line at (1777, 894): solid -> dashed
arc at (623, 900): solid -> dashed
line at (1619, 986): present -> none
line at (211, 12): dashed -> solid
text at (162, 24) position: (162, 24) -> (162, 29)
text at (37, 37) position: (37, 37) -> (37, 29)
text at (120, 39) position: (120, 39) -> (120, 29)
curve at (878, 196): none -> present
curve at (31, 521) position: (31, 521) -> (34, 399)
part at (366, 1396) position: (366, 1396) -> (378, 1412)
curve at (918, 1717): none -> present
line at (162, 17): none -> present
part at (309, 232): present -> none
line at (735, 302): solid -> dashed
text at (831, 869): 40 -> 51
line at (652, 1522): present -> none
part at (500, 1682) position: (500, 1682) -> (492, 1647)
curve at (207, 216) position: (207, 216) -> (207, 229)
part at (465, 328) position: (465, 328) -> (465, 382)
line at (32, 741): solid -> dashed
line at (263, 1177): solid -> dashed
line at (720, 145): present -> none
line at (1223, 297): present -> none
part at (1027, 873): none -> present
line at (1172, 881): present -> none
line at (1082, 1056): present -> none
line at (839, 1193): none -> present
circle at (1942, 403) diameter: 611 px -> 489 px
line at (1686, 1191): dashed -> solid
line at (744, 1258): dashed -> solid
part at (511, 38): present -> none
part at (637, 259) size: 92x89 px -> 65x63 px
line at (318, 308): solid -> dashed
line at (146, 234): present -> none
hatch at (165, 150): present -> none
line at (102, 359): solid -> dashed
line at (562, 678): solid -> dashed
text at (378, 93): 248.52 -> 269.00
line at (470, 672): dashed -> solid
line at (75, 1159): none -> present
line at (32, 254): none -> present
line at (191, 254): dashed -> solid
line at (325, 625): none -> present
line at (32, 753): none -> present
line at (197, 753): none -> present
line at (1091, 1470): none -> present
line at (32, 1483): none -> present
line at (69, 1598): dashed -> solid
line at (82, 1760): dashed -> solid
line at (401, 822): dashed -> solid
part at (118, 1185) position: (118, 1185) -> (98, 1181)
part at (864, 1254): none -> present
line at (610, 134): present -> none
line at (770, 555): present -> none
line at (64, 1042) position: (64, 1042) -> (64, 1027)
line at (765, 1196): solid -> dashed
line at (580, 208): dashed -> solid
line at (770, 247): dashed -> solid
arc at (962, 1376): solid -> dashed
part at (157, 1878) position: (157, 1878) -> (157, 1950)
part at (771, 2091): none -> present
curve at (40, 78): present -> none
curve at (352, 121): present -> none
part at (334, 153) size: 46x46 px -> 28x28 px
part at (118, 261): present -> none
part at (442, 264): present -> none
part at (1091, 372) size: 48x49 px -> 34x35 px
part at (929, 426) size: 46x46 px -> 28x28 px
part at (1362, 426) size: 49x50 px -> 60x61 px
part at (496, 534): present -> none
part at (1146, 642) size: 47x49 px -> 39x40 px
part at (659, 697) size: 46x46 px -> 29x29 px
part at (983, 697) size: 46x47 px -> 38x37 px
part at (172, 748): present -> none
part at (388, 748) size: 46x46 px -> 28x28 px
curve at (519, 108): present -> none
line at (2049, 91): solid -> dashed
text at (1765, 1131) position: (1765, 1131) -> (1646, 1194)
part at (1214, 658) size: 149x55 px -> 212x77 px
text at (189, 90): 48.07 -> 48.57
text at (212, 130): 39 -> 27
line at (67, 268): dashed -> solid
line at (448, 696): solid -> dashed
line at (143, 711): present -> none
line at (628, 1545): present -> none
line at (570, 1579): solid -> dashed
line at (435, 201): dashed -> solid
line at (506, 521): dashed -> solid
- - -
WHAT THE TASK ASKS:
Copy out every row above word for word, changing nothing.

THE REPLY:
line at (1777, 894): solid -> dashed
arc at (623, 900): solid -> dashed
line at (1619, 986): present -> none
line at (211, 12): dashed -> solid
text at (162, 24) position: (162, 24) -> (162, 29)
text at (37, 37) position: (37, 37) -> (37, 29)
text at (120, 39) position: (120, 39) -> (120, 29)
curve at (878, 196): none -> present
curve at (31, 521) position: (31, 521) -> (34, 399)
part at (366, 1396) position: (366, 1396) -> (378, 1412)
curve at (918, 1717): none -> present
line at (162, 17): none -> present
part at (309, 232): present -> none
line at (735, 302): solid -> dashed
text at (831, 869): 40 -> 51
line at (652, 1522): present -> none
part at (500, 1682) position: (500, 1682) -> (492, 1647)
curve at (207, 216) position: (207, 216) -> (207, 229)
part at (465, 328) position: (465, 328) -> (465, 382)
line at (32, 741): solid -> dashed
line at (263, 1177): solid -> dashed
line at (720, 145): present -> none
line at (1223, 297): present -> none
part at (1027, 873): none -> present
line at (1172, 881): present -> none
line at (1082, 1056): present -> none
line at (839, 1193): none -> present
circle at (1942, 403) diameter: 611 px -> 489 px
line at (1686, 1191): dashed -> solid
line at (744, 1258): dashed -> solid
part at (511, 38): present -> none
part at (637, 259) size: 92x89 px -> 65x63 px
line at (318, 308): solid -> dashed
line at (146, 234): present -> none
hatch at (165, 150): present -> none
line at (102, 359): solid -> dashed
line at (562, 678): solid -> dashed
text at (378, 93): 248.52 -> 269.00
line at (470, 672): dashed -> solid
line at (75, 1159): none -> present
line at (32, 254): none -> present
line at (191, 254): dashed -> solid
line at (325, 625): none -> present
line at (32, 753): none -> present
line at (197, 753): none -> present
line at (1091, 1470): none -> present
line at (32, 1483): none -> present
line at (69, 1598): dashed -> solid
line at (82, 1760): dashed -> solid
line at (401, 822): dashed -> solid
part at (118, 1185) position: (118, 1185) -> (98, 1181)
part at (864, 1254): none -> present
line at (610, 134): present -> none
line at (770, 555): present -> none
line at (64, 1042) position: (64, 1042) -> (64, 1027)
line at (765, 1196): solid -> dashed
line at (580, 208): dashed -> solid
line at (770, 247): dashed -> solid
arc at (962, 1376): solid -> dashed
part at (157, 1878) position: (157, 1878) -> (157, 1950)
part at (771, 2091): none -> present
curve at (40, 78): present -> none
curve at (352, 121): present -> none
part at (334, 153) size: 46x46 px -> 28x28 px
part at (118, 261): present -> none
part at (442, 264): present -> none
part at (1091, 372) size: 48x49 px -> 34x35 px
part at (929, 426) size: 46x46 px -> 28x28 px
part at (1362, 426) size: 49x50 px -> 60x61 px
part at (496, 534): present -> none
part at (1146, 642) size: 47x49 px -> 39x40 px
part at (659, 697) size: 46x46 px -> 29x29 px
part at (983, 697) size: 46x47 px -> 38x37 px
part at (172, 748): present -> none
part at (388, 748) size: 46x46 px -> 28x28 px
curve at (519, 108): present -> none
line at (2049, 91): solid -> dashed
text at (1765, 1131) position: (1765, 1131) -> (1646, 1194)
part at (1214, 658) size: 149x55 px -> 212x77 px
text at (189, 90): 48.07 -> 48.57
text at (212, 130): 39 -> 27
line at (67, 268): dashed -> solid
line at (448, 696): solid -> dashed
line at (143, 711): present -> none
line at (628, 1545): present -> none
line at (570, 1579): solid -> dashed
line at (435, 201): dashed -> solid
line at (506, 521): dashed -> solid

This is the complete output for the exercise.